The world’s biggest steel producer buys iron ore for Rs 6,000 per tonne, while Indian steel producers derive it from “captive” mines for merely about Rs 500-550 per tonne. The implications of this price difference should be obvious.

What perhaps is not so obvious to most is that this is essentially a profit extracted from the nation’s mineral reserves, which mostly lies in the adivasi homelands and which by constitutional rights should be theirs. The irony is that it is this low cost of iron ore extracted from its adivasi homeland mines that provides companies like Tata Steel the financial muscle to make huge overseas acquisitions. Ultimately, it is the poor adivasi who pays for it with his home and hearth and gets no credit for it!

But the real problem is that this relatively small amount of over '4,600 crores because of the enhanced royalty will accrue to the state government’s coffers and like before little will filter down. It now needs to be mandated by law that for minerals extracted in tribal areas the royalty received should be entirely earmarked to the local administration. Only the Adivasi Mahapanchayat should be vested with the power to give mineral exploitation licenses to corporations.
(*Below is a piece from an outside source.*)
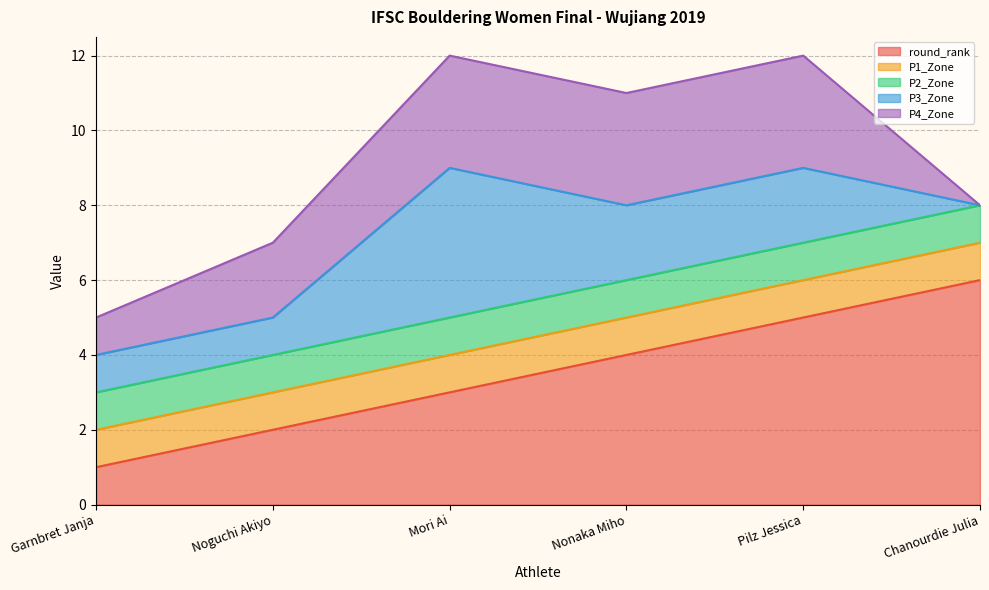

List the series in order of their peak value, lowest first.

P1_Zone, P2_Zone, P4_Zone, P3_Zone, round_rank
We have before us the experience of the National Mineral Development Corporation’s giant iron ore extraction project at Bailadila in Bastar’s Dantewada district. The locals get nothing but the most menial jobs and in return their hitherto pristine environment is ravaged beyond recognition with the streams choked with the debris of excavation. Clearly, this kind of exploitation of tribal homelands and loot of the state has got to stop. And above all, if natural resources must be exploited, then the local communities which bear the brunt of the suffering and burden due to displacement and pollution must benefit the most. This is possible only when the public administration system is decentralised to ensure that local governments feel responsible for their people. That is why the Fifth and Sixth Schedules, under Article 244, were enshrined in the Indian Constitution in 1950. Clearly, seven decades is long enough to give the provisions of the Constitution life.